Optimized legalized selection DAG: %bb.0 'julia_f_10618:top'
SelectionDAG has 15 nodes:
  t0: ch = EntryToken
  t2: v4i64,ch = CopyFromReg t0, Register:v4i64 %0
  t4: v4i64,ch = CopyFromReg t0, Register:v4i64 %1
      t25: v4i64 = X86ISD::PCMPGT t4, t2
    t24: v4i64 = vselect t25, t2, t4
  t14: ch,glue = CopyToReg t0, Register:v4i64 $ymm0, t24
      t21: v4i64 = X86ISD::PCMPGT t2, t4
    t20: v4i64 = vselect t21, t2, t4
  t16: ch,glue = CopyToReg t14, Register:v4i64 $ymm1, t20, t14:1
  t17: ch = X86ISD::RET_FLAG t16, TargetConstant:i32<0>, Register:v4i64 $ymm0, Register:v4i64 $ymm1, t16:1

I’ll try to make a fix as this is a pretty common pattern.
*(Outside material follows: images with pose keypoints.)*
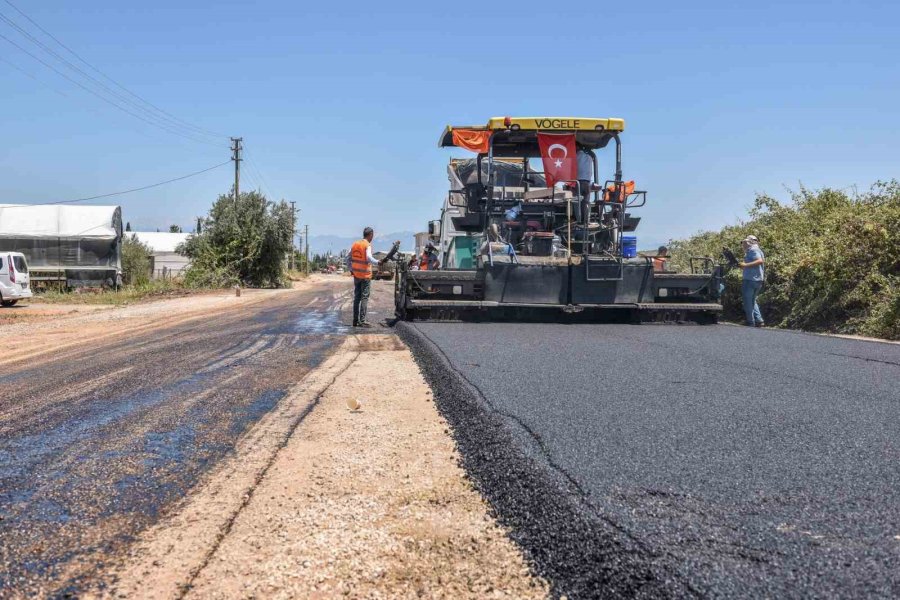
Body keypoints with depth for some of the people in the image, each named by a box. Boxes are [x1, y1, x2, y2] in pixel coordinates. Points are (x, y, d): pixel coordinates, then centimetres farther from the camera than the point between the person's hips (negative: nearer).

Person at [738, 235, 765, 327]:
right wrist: (743, 266, 22)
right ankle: (759, 321, 11)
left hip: (750, 279, -10)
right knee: (752, 301, 19)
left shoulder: (753, 250, -10)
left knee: (748, 302, -3)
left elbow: (760, 261, -25)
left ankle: (751, 323, -2)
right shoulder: (757, 250, 21)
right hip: (758, 280, 10)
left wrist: (746, 265, -29)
In the meantime either of these appear to work:

define <8 x i64> @julia_f_10618_opt(<4 x i64> %0, <4 x i64> %1) #0 {
  %c01 = icmp slt <4 x i64> %0, %1
  %c10 = icmp slt <4 x i64> %1, %0
  %s0 = select <4 x i1> %c01, <4 x i64> %0, <4 x i64> %1
  %s1 = select <4 x i1> %c10, <4 x i64> %0, <4 x i64> %1
  %res = shufflevector <4 x i64> %s0, <4 x i64> %s1, <8 x i32> <i32 0, i32 1, i32 2, i32 3, i32 4, i32 5, i32 6, i32 7>
  ret <8 x i64> %res
}

define <8 x i64> @julia_f_10618_minmax(<4 x i64> %0, <4 x i64> %1) {
  %min = tail call <4 x i64> @llvm.smin.v4i64(<4 x i64> %0, <4 x i64> %1)
  %max = tail call <4 x i64> @llvm.smax.v4i64(<4 x i64> %1, <4 x i64> %0)
  %res = shufflevector <4 x i64> %min, <4 x i64> %max, <8 x i32> <i32 0, i32 1, i32 2, i32 3, i32 4, i32 5, i32 6, i32 7>
  ret <8 x i64> %res
}
declare <4 x i64> @llvm.smin.v4i64(<4 x i64>, <4 x i64>)
declare <4 x i64> @llvm.smax.v4i64(<4 x i64>, <4 x i64>)
1 Like

Thank you very much for the explanation and the workaround! I especially appreciate that you point out what to look for in the debug output.